Par des mémoires en défense, enregistrés le 29 janvier et les 3 et 20 septembre 2021, l'OPH Var Habitat, représenté par Me Laridan, conclut au rejet de la requête et à ce que soit mise à la charge des consorts E... la somme de 6 000 euros sur le fondement de l'article

L. 761-1 du code de justice administrative.

L'office soutient que :

- alors que seule une aggravation sensible du phénomène naturel d'écoulement des eaux pluviales du fait de la présence d'un ouvrage public peut ouvrir droit à indemnisation, le terrain des requérants recevait déjà, avant les travaux, l'intégralité de ces eaux provenant du terrain communal, du fait de la très forte déclivité de celui-ci, et seules des eaux résiduelles, qui n'aggravent pas cette situation, s'écoulent sur leur fonds depuis les travaux, compte tenu du réseau d'eaux pluviales, notamment ;

- ces écoulements résiduels n'engendrent aucun dommage sur leur propriété, une indemnisation faisant double emploi avec celle allouée par le tribunal au titre de la modification du talus ;

- l'implantation sur leur terrain d'une canalisation n'est pas établie, l'expert concluant à ce titre à une présence purement hypothétique, sur quelques centimètres, et sur la seule base d'un plan schématique, alors qu'à le supposer avéré, un tel empiètement n'engendrerait en l'espèce aucun préjudice ;

- les intéressés réclament à deux reprises le versement d'une somme correspondant au montant des travaux de reprise du talus séparatif, à titre d'indemnisation de deux préjudices différents : celui tiré de la modification du talus séparatif et celui tiré du préjudice matériel lié aux dommages de travaux publics ;

- l'occupation irrégulière et temporaire - de février à mai 2014 - d'une partie leur parcelle pour entreposer du matériel, qui ne les a privés d'aucun loyer, ne saurait être indemnisée sur la base de la valeur vénale de toute la propriété, qui ne s'en est trouvée nullement affectée, et a été justement réparée par l'octroi d'une somme de 1 000 euros ;

- l'indemnisation des travaux nécessaires à la remise en état du talus ne peut être supérieure à la valeur vénale de cette portion de la parcelle AC n° 32, le talus y existant ayant seulement vu sa topographie modifiée ;

- l'appel fondé sur la revalorisation de la somme due au titre du préjudice moral repose sur une cause juridique distincte de la responsabilité sans faute, tirée de la prétendue faute commise en ne reconnaissant que tardivement la modification du talus séparatif ;

- les premiers juges ont indemnisé les frais de déplacement engagés par les requérants au cours des opérations d'expertise, les autres frais de cette nature ayant été exposés en dehors de cette période, sans lien avec le fait générateur de responsabilité ;

- les requérants n'établissent pas que les frais d'avocat seraient liés aux opérations ou à la période d'expertise ;

- les premiers juges, qui n'y étaient pas tenus, ont motivé la répartition de la charge des frais et honoraires d'expertise et ont laissé à juste titre aux requérants la charge de 30 % de la somme correspondante, les intéressés, qui ont inutilement aggravé les opérations d'expertise, étant plus perdants dans l'instance que les intervenants à l'opération de construction ;

- les conclusions subsidiaires aux fins d'injonction sont irrecevables, faute d'avoir été précédées d'une demande à l'administration et les intéressés ayant déjà obtenu une indemnisation de leurs préjudices, et ne sont en tout état de cause pas fondées.

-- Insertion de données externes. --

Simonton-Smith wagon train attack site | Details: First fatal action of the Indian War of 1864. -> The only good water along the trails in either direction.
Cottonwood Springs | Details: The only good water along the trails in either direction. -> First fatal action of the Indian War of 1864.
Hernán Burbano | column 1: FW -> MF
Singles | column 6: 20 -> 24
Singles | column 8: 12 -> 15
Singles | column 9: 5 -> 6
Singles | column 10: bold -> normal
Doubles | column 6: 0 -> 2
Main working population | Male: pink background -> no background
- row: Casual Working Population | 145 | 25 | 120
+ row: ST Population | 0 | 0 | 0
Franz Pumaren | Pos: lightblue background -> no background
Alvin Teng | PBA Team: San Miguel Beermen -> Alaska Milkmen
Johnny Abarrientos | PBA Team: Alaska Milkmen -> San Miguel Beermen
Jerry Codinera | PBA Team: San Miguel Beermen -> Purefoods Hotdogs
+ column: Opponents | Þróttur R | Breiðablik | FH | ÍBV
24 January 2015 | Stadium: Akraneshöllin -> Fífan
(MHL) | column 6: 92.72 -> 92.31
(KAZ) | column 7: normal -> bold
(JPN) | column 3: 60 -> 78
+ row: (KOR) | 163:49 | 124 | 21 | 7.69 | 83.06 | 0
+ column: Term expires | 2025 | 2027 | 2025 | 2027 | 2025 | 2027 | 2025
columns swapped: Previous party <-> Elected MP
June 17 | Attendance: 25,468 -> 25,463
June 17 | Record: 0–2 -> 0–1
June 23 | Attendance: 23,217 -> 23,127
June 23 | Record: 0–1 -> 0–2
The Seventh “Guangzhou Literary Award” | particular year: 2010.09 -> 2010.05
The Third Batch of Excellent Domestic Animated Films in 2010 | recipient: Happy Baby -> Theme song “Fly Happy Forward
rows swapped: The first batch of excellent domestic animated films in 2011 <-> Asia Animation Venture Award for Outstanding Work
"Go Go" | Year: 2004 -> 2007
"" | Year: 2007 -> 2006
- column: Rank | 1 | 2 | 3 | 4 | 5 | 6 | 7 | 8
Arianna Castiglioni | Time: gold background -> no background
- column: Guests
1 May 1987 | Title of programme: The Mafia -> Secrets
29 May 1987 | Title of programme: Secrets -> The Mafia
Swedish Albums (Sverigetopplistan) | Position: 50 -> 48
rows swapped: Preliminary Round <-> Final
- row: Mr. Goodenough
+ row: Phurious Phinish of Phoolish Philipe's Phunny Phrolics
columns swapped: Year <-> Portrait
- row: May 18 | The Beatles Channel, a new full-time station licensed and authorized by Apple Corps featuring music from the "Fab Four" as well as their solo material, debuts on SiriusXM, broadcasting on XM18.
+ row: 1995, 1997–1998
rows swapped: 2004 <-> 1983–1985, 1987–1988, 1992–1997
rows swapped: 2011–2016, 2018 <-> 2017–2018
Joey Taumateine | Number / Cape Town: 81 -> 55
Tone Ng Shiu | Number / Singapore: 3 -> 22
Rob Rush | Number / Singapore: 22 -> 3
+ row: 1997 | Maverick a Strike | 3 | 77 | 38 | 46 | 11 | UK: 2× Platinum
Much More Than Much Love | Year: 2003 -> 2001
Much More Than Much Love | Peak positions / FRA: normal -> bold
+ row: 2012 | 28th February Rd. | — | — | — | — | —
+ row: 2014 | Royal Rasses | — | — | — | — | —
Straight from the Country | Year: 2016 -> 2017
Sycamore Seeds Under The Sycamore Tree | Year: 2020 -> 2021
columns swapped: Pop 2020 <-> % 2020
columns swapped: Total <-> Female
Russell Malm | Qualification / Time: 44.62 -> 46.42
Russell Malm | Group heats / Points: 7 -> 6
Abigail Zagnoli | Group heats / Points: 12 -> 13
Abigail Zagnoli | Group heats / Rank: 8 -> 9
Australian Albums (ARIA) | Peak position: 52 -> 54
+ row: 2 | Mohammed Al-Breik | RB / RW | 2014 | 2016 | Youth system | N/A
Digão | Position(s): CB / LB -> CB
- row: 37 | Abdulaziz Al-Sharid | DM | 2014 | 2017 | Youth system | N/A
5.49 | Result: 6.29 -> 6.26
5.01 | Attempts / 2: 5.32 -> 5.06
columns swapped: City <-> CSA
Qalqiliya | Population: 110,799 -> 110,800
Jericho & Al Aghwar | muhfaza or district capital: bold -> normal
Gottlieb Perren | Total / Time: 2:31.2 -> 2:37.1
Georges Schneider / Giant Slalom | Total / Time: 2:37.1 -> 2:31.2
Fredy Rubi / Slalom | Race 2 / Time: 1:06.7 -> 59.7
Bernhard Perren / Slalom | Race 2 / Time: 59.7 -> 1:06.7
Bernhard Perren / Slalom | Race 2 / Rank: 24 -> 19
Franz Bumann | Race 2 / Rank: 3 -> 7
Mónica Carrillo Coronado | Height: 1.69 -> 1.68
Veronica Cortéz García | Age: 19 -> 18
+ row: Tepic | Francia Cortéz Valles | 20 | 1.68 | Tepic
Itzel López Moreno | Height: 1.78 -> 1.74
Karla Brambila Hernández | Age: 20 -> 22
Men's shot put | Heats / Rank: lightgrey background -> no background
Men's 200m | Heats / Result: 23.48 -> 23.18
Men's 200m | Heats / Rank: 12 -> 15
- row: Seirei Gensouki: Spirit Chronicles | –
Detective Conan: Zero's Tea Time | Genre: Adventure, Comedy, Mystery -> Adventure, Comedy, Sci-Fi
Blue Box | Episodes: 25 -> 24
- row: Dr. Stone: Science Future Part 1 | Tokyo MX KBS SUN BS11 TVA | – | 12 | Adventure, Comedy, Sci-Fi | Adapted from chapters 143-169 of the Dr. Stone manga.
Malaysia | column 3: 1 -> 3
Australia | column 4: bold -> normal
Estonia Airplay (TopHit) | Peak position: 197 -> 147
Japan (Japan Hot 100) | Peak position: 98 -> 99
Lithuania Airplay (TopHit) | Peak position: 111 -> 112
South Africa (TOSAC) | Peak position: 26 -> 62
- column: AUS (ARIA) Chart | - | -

Par un mémoire en défense, enregistré le 15 juillet 2021, la commune de Grimaud, représentée par Me Clement, conclut au rejet de la requête, à ce que soit mise à la charge de ses auteurs la somme de 3 000 euros au titre de l'article L. 761-1 du code de justice administrative et à la condamnation de l'OPH Var Habitat à la garantir des éventuelles condamnations prononcées contre elle.

Elle soutient que :

- la requête est irrecevable à son égard dès lors, d'une part, qu'elle ne mentionne ni le nom ni le domicile de la commune, en méconnaissance des articles R. 411-1 et R. 811-13 du code de justice administrative et, d'autre part, qu'elle demande la condamnation solidaire de la commune au paiement d'une provision, sans contester le jugement en ce qu'il a mis celle-ci hors de cause ;

- dans l'hypothèse d'une mise en cause de la commune, celle-ci indique que c'est à bon droit et de manière suffisamment motivée que les premiers juges ont réparti la charge des frais et honoraires d'expertise, et qu'elle sollicite le bénéfice de ses écritures de première instance, la commune n'ayant participé ni à la conception ni à la réalisation du projet de construction.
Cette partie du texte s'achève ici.